The point of Form CRS, which started being given to investment clients in mid-2020, is to give individual investors information about the broker-dealer firm’s background and any past legal and disciplinary problems, and to detail fees, commissions, and other information that can be used to evaluate and compare potential investment managers.

How Does Form CRS Work?

The SEC’s Regulation Best Interest rule requires that broker-dealers and registered investment advisors provide clients with the Form CRS. The relationship summary includes the following information:

The relationships the firm maintains and what services it offers; The fees, costs, potential conflicts of interest, and the standard of conduct for advisors; The reported disciplinary and legal history of the firm and its individual advisors; Ways to get more information about the firm and its investment advisors, questions investors should ask about working with an advisor, and an SEC link with additional client resources. 

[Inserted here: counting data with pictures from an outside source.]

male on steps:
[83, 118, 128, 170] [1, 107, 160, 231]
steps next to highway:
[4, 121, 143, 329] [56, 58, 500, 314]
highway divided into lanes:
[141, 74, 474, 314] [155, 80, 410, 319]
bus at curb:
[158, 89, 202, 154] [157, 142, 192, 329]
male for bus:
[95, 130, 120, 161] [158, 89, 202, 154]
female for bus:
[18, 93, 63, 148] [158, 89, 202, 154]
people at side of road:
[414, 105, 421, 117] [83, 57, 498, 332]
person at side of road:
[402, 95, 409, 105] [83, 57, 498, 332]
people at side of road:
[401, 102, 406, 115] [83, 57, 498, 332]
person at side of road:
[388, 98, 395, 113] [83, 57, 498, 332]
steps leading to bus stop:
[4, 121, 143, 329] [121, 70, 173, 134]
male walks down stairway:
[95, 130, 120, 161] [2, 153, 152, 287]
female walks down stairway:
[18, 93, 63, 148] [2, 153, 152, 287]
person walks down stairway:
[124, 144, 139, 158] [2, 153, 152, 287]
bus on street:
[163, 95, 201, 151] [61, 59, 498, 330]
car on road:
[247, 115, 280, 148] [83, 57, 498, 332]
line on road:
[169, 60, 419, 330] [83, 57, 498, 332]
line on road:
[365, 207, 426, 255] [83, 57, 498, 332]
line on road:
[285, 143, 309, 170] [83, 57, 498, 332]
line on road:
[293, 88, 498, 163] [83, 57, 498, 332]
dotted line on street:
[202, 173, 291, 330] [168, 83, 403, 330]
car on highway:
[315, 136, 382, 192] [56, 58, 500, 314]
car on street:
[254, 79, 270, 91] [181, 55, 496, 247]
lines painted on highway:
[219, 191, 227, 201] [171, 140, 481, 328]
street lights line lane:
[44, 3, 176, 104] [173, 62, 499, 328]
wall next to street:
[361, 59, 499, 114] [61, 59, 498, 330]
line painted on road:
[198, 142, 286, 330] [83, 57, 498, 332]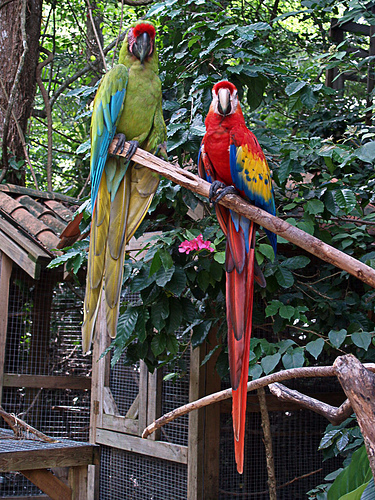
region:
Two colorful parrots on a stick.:
[80, 19, 277, 474]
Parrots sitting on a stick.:
[78, 21, 374, 474]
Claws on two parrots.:
[90, 130, 237, 205]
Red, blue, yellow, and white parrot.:
[196, 77, 278, 473]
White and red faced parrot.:
[205, 76, 241, 113]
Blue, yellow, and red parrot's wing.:
[227, 131, 285, 251]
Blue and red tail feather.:
[222, 240, 252, 474]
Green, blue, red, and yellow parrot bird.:
[76, 17, 166, 355]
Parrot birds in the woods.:
[77, 18, 277, 472]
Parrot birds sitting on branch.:
[79, 20, 280, 474]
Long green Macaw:
[84, 12, 165, 359]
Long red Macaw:
[182, 69, 277, 478]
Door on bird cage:
[81, 357, 202, 497]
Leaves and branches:
[255, 321, 369, 491]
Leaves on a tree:
[167, 3, 366, 74]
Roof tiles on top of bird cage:
[0, 191, 75, 252]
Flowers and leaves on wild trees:
[166, 229, 217, 319]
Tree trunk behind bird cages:
[7, 5, 38, 185]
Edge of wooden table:
[1, 393, 114, 498]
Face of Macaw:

The form also discloses the types of fees that are charged, including asset management fees or commissions, and whether potential conflicts of interest exist, such as when an advisor might receive a commission for recommending specific investments.  The form also must describe the rules and regulations that apply to the advisors. Form CRS further discloses whether any disciplinary or legal actions have been taken against the firm and its advisors under SEC rules or by other financial regulators, and tells investors where to find disclosures of those events. Finally, the form will suggest questions to guide an investor in evaluating a potential advisor, such as, “How much would I pay per year for an advisory account?” Form CRS must be presented before placing an order for an individual investor or before opening a brokerage account for an investor. And the firm must issue an updated Form CRS when any information changes materially. For example, here’s a Form CRS from T. Rowe Price Investment Services:  

Similar Disclosure Documents for Investors

Form CRS isn’t the only advisor disclosure document available to investors. 

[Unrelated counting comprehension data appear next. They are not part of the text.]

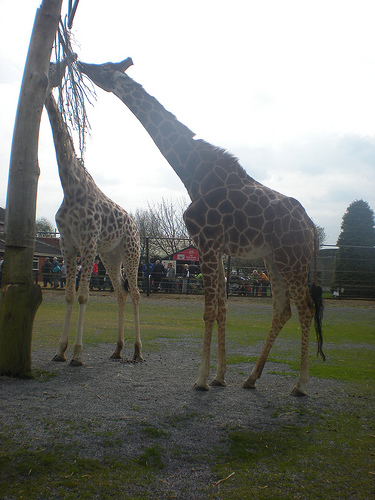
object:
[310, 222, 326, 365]
tail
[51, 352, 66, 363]
hoof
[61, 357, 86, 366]
hoof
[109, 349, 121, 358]
hoof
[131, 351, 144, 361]
hoof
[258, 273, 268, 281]
shirt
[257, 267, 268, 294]
person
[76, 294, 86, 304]
knee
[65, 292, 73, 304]
knee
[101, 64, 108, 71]
eye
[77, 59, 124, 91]
face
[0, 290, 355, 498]
pen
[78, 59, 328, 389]
giraffe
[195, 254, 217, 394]
legs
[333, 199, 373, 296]
bush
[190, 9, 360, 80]
clouds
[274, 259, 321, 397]
legs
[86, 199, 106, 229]
pattern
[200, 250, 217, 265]
spot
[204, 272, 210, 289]
spot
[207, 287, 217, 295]
spot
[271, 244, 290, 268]
spot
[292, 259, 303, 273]
spot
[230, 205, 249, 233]
spot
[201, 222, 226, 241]
spot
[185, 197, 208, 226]
spot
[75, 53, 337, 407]
giraffe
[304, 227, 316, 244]
spot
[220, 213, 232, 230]
spot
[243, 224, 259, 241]
spot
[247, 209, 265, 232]
spot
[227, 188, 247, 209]
spot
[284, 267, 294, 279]
spot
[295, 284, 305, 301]
spot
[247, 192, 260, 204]
spot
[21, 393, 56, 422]
gravel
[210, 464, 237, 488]
twig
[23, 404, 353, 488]
ground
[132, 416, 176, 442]
grass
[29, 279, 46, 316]
knothole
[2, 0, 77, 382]
tree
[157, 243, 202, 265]
facade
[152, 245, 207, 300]
building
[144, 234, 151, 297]
pole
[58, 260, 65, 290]
woman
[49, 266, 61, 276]
shirt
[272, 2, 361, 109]
sky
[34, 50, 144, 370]
giraffe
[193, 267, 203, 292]
person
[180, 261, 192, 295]
person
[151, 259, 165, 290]
person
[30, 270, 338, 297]
fence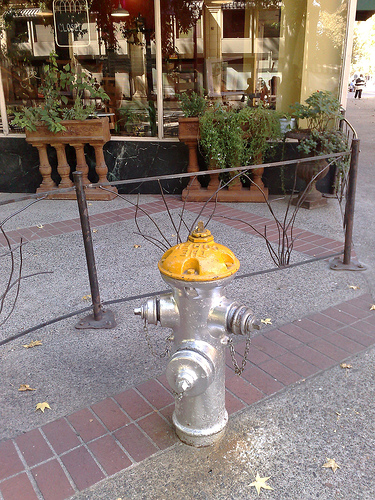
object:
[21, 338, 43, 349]
leaf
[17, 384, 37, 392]
leaf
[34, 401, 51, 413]
leaf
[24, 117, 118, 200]
holder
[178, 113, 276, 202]
holder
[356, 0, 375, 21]
awning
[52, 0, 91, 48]
sign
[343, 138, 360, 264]
post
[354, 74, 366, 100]
person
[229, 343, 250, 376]
chain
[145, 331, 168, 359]
chain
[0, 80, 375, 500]
ground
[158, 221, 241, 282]
cover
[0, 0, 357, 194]
wall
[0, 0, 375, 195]
building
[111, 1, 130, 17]
hanging light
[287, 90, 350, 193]
planter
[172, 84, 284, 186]
planter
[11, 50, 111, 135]
planter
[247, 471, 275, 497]
leaf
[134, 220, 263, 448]
fire hydrant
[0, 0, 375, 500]
street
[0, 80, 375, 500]
sidewalk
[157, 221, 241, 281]
top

Form ADV, which is available on the SEC’s Investment Adviser Public Disclosure (IAPD) website, includes information about the advisor’s business, firm ownership, clients, employees, business practices, affiliations, any disciplinary events, and more. Additional registration forms filed by advisors include Forms U4 and U5, which are used, respectively, to register or terminate individual advisors. Information from those forms is compiled at the BrokerCheck website maintained by the Financial Industry Regulatory Authority (FINRA).

Limitations of Form CRS

Form CRS is helpful, but doesn’t give investors everything they need to know about an investment advisor. Even the SEC stresses that the form is simply a starting point for investors, who are encouraged to check regulatory actions and follow up with specific questions. While the form might disclose that conflicts of interest exist, it isn’t required to explicitly describe them. By the middle of 2021, the SEC had penalized more than two dozen firms for failing to file Form CRS, assessing penalties of more than $97,000 in some cases. The Consumer Federation of America has complained that Form CRS, “does more to obscure than to clarify important differences between brokers and advisers and thus does not support an informed selection among different types of investment professionals.”

Alternatives to Form CRS

There are some other ways to check out a financial advisor beyond Form CRS. 

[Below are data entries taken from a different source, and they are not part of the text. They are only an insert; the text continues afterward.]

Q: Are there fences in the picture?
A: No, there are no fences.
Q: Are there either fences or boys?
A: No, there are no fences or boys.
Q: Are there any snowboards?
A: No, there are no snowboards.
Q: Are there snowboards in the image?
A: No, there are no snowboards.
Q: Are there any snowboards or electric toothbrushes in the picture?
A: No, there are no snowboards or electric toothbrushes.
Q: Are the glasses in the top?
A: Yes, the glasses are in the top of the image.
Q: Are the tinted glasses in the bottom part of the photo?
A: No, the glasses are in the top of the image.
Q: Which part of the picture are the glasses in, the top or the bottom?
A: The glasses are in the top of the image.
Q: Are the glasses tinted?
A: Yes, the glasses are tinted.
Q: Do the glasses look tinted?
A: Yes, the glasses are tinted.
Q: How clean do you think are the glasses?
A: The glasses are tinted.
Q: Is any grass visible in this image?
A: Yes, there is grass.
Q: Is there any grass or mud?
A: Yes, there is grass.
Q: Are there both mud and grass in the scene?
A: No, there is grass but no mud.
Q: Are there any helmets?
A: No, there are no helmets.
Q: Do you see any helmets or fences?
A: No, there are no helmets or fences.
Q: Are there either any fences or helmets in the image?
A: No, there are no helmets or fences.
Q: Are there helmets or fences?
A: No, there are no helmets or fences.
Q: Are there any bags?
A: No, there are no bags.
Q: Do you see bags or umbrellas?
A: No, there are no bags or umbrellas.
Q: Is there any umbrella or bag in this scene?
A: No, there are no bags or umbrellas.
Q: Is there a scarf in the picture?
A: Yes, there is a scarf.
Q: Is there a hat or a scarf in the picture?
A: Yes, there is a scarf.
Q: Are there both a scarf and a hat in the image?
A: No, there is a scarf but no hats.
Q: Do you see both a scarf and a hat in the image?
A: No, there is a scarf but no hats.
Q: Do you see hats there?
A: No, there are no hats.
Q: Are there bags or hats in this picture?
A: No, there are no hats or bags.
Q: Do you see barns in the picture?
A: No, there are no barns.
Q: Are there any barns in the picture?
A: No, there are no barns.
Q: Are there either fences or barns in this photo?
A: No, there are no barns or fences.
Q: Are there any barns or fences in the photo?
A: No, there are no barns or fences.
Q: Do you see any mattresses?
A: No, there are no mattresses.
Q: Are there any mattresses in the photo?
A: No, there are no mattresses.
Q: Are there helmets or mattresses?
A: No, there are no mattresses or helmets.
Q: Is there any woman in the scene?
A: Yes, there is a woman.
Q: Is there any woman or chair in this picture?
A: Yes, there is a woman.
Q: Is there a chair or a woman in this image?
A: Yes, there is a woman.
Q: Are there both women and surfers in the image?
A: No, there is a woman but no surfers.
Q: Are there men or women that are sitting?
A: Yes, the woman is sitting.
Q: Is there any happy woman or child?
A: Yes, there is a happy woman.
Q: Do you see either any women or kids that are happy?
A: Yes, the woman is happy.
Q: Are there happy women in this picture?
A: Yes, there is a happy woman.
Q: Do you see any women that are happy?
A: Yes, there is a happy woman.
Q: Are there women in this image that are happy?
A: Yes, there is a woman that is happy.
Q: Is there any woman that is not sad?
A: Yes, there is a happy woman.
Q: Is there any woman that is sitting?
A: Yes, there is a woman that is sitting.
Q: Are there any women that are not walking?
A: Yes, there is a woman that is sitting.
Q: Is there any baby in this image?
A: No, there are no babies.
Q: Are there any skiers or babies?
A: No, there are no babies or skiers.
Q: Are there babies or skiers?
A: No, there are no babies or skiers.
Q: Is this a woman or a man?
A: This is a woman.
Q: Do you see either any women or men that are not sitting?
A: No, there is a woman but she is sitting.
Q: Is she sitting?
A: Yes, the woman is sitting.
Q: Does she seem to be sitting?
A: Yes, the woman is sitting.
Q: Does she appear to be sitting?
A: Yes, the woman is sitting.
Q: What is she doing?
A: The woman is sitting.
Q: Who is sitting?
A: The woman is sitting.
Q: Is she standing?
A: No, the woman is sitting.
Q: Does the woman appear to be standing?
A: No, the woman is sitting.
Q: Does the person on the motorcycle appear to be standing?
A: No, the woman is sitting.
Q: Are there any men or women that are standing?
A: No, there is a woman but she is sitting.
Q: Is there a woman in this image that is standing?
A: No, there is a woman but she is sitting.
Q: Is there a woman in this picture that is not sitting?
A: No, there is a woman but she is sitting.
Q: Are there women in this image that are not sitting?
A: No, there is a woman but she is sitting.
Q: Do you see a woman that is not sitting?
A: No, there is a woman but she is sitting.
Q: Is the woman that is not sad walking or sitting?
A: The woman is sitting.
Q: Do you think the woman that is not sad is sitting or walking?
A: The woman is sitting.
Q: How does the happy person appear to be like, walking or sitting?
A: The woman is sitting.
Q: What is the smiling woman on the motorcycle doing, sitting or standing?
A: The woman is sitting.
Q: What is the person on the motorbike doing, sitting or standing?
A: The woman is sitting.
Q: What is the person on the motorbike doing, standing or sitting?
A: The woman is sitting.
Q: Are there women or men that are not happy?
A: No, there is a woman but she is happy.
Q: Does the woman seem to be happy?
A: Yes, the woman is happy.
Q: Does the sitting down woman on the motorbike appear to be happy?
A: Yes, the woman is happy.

Investors can search the SEC’s Investment Adviser Public Disclosure database, which contains registration documents filed by investment advisor firms via the Investment Adviser Registration Depository (IARD).   The Department of Labor (DOL) publishes its own list of questions that investors should ask when considering an advisor for retirement accounts. The DOL also offers a guide to understanding retirement plan fee disclosures. Brokers who manage less than $110 million in client assets aren’t required to register with the SEC but must register with their state’s regulatory agency. Contact information for state regulators is published by the North American Securities Administrators Association.